Rien qu'à regarder le ciel à travers la fenêtre, on risque un rhume : il fait blanc, froid, la pluie marmonne son chapelet, et ça semble vouloir s'installer longtemps. Un frisson passe dans la colonne de Jenny. Elle quitte des yeux la fenêtre, et fait semblant de ne pas entendre son frère lui dire, de sa voix de moulin à café : «On voit ta culotte.»
   Jenny, mécaniquement, passe la main dans son dos, abaisse le bas de son tee-shirt. Elle est assise sur une petite chaise de la cuisine. Peu importe. L'autre ricane : «On la voit encore!»
   Jenny a seize ans, son frère Mickey deux de moins. Il tourne là comme une mouche surprise par l'automne, il bourdonne sans raison, pour le plaisir de faire un peu de bruit en plus. Jenny se sent vide. Lasse de n'avoir dormi qu'à moitié, parce qu'un enfant geint toute la nuit dans le lit à côté du sien. Le 21 juillet, la mère de Jenny et Mickey a déclaré en allumant une cigarette que Georges viendrait vivre là. Georges est le nouvel ami de la mère de Jenny, depuis trois semaines et deux jours. Georges a deux enfants et de nombreuses valises qu'il a fallu poser quelque part. L'appartement compte quatre pièces, il ne faut rien ajouter, la vie est assez bruyante comme ça, pense Jenny. Dans sa chambre dort à présent un petit garçon de deux ans qui grince des dents la nuit.
   Ce matin, le ciel est blanc, Mickey tourne en rond, Jenny cherche un petit carré de silence tiède pour écrire sa lettre.
   Mickey demande : «T'oserais embrasser un homme comme ça? Par exemple si un homme dans la rue te dit qu'il veut t'embrasser sur la bouche, tu oserais?» Jenny se penche sur une feuille de papier posée sur la table, elle a commencé une lettre par ces mots : « Cher Serge-Benjamin», mais cela ne lui convient pas, elle n'aime pas le son de « Cher Serge», elle recommence : «Bonjour…»
   Mickey poursuit : «Par exemple, si un homme dans la rue, mais tu le connais pas, te dit qu'il veut t'embrasser sur la bouche avec la langue et pour ça il te donne 100 euros » Mickey prononce «cent-z-euros», cela exaspère Jenny, mais elle ne répond pas, elle réfléchit à sa lettre. Une mèche lui tombe dans les yeux, qu'elle remonte avec son doigt, derrière l'oreille gauche. Cela tiendra une minute. La pince à cheveux est hors de ses pensées, fort éloignée de tout ce qui existe en ce moment.
   «Bonjour, Serge-Benjamin…»
   Des miettes et des gouttes de lait sont restées sur la table de la cuisine, que personne ne pense à ramasser. Un verre de vin de la veille, et des traces de tabac. Jenny n'arrive pas à ce qu'elle cherche, une chose en appelle une autre, ses pensées dérivent au bord de la côte, sur un littoral doré, une lagune où elle n'est allée que dans ses rêves mais souvent, contre laquelle nagent les tigres, et de longues barques en bois peint.
   «Et si un homme dans la rue te dit qu'il veut baiser avec toi, et il te donne 1.000 euros, tu oserais?”
   «Laisse-moi tranquille.»
   «Si en cas, il te donne 10.000 euros, tu oserais baiser avec un homme qui te demande ça?»
   Jenny regarde à nouveau la fenêtre, le ciel impalpable, elle sent des picotements dans sa gorge, elle aimerait des cigarettes. Elle demande : «Georges, il a des cigarettes?»

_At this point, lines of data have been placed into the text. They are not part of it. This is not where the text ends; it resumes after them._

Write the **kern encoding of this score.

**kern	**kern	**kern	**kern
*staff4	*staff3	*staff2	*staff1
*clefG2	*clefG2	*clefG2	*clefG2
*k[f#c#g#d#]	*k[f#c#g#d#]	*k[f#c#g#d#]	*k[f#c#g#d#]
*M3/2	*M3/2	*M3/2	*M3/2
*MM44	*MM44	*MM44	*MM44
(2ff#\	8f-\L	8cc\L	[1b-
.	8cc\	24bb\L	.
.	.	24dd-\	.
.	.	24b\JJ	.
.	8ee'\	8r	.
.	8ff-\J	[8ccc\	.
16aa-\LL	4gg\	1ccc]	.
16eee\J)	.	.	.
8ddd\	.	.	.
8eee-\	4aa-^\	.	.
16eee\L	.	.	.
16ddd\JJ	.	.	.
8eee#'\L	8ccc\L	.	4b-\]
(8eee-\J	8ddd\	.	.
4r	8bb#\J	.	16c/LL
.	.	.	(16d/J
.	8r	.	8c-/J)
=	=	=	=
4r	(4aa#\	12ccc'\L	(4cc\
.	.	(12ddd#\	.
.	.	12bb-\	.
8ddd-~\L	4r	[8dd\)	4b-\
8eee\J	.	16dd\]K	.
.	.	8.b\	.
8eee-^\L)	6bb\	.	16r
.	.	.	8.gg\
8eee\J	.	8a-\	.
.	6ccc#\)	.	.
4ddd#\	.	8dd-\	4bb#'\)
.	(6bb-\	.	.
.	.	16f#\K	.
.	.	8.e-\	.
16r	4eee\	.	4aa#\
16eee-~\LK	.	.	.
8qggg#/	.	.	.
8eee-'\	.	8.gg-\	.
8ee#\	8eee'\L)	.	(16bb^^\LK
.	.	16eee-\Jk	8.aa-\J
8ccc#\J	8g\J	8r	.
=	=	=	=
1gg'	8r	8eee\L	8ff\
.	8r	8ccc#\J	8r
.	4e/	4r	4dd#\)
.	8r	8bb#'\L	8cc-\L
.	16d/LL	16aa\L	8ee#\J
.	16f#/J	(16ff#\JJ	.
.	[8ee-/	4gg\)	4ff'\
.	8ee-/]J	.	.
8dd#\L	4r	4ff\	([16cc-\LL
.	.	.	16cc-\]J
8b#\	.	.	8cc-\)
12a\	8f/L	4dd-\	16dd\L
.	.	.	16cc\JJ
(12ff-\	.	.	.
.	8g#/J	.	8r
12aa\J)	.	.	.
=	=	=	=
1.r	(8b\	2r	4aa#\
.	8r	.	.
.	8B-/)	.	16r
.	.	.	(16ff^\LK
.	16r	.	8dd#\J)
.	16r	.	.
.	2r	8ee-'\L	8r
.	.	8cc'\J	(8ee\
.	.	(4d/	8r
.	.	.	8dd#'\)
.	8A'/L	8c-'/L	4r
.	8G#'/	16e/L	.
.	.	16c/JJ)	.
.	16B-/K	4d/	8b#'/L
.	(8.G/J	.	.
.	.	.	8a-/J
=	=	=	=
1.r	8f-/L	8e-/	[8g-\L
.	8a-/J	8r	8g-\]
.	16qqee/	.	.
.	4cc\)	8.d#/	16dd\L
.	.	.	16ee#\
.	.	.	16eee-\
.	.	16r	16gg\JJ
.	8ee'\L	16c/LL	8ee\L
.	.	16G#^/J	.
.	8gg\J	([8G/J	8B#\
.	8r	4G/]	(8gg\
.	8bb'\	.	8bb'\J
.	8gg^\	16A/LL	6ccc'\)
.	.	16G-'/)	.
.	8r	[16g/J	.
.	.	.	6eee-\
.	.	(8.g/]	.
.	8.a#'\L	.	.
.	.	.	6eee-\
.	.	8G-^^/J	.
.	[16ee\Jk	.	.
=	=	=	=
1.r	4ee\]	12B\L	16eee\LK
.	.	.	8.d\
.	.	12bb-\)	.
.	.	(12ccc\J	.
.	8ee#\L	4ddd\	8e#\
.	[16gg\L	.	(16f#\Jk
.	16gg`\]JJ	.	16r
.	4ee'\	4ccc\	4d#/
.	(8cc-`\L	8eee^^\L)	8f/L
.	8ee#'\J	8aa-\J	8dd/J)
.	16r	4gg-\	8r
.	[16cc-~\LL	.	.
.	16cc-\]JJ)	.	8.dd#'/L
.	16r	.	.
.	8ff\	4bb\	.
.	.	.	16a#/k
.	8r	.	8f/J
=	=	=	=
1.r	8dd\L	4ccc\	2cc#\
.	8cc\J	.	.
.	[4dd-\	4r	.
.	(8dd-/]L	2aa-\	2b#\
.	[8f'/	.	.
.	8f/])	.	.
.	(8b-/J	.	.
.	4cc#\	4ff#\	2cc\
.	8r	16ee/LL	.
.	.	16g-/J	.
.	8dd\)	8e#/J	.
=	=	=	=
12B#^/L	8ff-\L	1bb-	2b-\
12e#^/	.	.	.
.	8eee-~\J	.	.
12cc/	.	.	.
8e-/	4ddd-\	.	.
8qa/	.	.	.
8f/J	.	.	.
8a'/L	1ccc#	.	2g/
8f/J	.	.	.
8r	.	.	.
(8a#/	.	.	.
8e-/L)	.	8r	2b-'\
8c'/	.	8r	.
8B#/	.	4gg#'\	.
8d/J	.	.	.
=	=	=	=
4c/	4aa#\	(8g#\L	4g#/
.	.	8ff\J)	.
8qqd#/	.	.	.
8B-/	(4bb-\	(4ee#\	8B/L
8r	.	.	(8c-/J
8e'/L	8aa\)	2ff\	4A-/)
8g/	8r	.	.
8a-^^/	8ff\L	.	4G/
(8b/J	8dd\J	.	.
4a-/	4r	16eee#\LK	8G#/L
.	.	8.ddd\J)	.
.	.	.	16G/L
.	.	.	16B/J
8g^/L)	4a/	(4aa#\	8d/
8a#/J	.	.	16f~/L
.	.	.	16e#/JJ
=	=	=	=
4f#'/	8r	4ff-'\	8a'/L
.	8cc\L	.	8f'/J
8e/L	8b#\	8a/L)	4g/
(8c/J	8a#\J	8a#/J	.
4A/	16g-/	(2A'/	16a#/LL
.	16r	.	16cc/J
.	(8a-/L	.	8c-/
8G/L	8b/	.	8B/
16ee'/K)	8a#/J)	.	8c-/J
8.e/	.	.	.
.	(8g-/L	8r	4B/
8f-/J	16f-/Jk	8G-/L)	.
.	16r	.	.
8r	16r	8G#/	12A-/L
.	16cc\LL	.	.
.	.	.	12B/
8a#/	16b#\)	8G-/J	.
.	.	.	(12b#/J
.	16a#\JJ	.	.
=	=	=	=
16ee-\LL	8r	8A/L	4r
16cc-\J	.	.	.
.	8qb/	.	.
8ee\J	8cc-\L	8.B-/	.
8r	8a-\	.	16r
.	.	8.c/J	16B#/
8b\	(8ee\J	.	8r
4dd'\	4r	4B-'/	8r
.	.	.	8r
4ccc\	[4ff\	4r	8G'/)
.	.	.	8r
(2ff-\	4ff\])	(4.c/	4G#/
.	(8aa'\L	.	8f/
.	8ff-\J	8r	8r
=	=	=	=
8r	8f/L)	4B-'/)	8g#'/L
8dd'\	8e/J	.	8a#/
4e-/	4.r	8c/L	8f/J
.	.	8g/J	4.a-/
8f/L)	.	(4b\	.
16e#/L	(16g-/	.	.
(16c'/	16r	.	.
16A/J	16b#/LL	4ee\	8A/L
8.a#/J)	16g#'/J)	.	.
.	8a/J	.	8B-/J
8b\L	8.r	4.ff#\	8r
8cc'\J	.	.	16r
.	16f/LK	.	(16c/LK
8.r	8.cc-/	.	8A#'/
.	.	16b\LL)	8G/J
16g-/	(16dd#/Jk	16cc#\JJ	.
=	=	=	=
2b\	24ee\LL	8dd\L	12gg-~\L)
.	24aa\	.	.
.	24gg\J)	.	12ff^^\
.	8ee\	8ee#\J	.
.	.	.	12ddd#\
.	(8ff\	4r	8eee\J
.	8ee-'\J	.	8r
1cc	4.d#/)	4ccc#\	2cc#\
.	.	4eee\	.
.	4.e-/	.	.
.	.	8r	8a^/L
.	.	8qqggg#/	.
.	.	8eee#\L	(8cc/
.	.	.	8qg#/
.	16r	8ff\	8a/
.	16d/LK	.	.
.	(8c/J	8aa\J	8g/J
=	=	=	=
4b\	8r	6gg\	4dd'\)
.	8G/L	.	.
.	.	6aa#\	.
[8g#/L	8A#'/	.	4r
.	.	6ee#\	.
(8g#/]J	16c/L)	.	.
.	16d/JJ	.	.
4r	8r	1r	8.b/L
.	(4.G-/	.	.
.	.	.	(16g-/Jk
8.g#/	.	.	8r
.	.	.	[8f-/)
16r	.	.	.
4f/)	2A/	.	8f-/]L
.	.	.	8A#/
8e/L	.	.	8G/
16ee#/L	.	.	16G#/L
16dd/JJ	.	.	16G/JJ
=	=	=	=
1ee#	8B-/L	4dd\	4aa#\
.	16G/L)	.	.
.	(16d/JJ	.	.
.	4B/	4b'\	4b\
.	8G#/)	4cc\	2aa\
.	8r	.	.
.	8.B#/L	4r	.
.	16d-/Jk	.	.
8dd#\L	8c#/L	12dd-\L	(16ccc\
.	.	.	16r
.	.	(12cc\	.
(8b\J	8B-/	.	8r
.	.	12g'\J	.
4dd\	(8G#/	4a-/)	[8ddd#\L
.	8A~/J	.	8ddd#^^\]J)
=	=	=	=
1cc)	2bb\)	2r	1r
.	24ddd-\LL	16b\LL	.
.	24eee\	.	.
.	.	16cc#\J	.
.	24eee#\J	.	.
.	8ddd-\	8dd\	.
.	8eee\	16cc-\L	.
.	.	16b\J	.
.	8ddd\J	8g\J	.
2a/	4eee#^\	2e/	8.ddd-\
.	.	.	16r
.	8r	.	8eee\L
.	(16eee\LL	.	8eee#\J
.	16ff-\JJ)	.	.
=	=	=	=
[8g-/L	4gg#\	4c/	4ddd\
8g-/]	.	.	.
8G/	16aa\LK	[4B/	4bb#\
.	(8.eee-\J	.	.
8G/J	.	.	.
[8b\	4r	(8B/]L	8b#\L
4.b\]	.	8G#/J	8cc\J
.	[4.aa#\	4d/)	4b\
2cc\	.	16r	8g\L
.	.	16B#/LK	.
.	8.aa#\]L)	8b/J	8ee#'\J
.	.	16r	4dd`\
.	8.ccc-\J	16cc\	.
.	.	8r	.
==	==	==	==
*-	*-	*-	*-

   «Il a un revolver, dit Mickey, je suis allé dans la chambre de Maman, j'ai vu qu'il a un revolver.»
   Il y avait hier dans le bus un jeune type qui écoutait son baladeur en regardant par la vitre, il avait l'air difficile et portait un petit bonnet sur la tête. On entendait sa musique, car il l'avait mise fort, et personne n'osait rien lui dire. Le jeune homme était seul, et il y avait aussi dans le bus une femme que tout le monde regardait car elle avait une jupe courte, mais elle se tenait droite, et de temps en temps elle tirait sur sa jupe car elle était gênée de sentir que les gens la regardaient. Sauf justement le jeune homme qui écoutait la musique, et regardait par la vitre. Il y avait peu de gens dans le bus. Jenny était descendue devant la librairie de la rue Wayez, et l'autobus était parti vers sa lagune dorée. Les autobus font penser aux baleines. Les péniches, aussi, semblent des baleines de rivière. Il était encore tôt. Jenny songeait que, si ça se trouve, des baleines nagent auprès des tigres, aussi tranquilles que l'autobus.
   Voilà maintenant que Mickey pose trois billets de cent euros sur la table, entre les miettes : «Je te donne ça si tu m'embrasses sur la bouche avec la langue.»
   Jenny lève la tête, repousse à nouveau sa mèche tombée sur ses yeux. Elle ne répond pas, elle ramasse sa feuille de papier, pour terminer sa lettre à un autre moment. Elle regarde son frère sans comprendre ce qu'il vient de dire, sans comprendre où il a trouvé les billets de banque, sans chercher à savoir de quoi il s'agit. Elle sait juste une chose : elle aimerait bien rester quelque part ou pleurer tranquillement, c'est ça qui serait bien.
   Hier, quand elle était descendue de l'autobus, dans la librairie de la rue Wayez, un type disait qu'on avait trouvé une fille dans une rivière. Elle était morte, elle était toute nue, dans les joncs. C'était un pêcheur qui l'avait trouvée, mais on ne savait pas qui c'était. La fille, pas le pêcheur. Le pêcheur, on le savait, c'était un homme qui habitait non loin de la rivière, dans la province de Namur. Il était facteur, et donc il était habitué à se lever fort tôt, mais le dimanche il avait la paix, et il sortait pêcher fort tôt. C'est ainsi qu'il avait trouvé la jeune fille morte dans les joncs.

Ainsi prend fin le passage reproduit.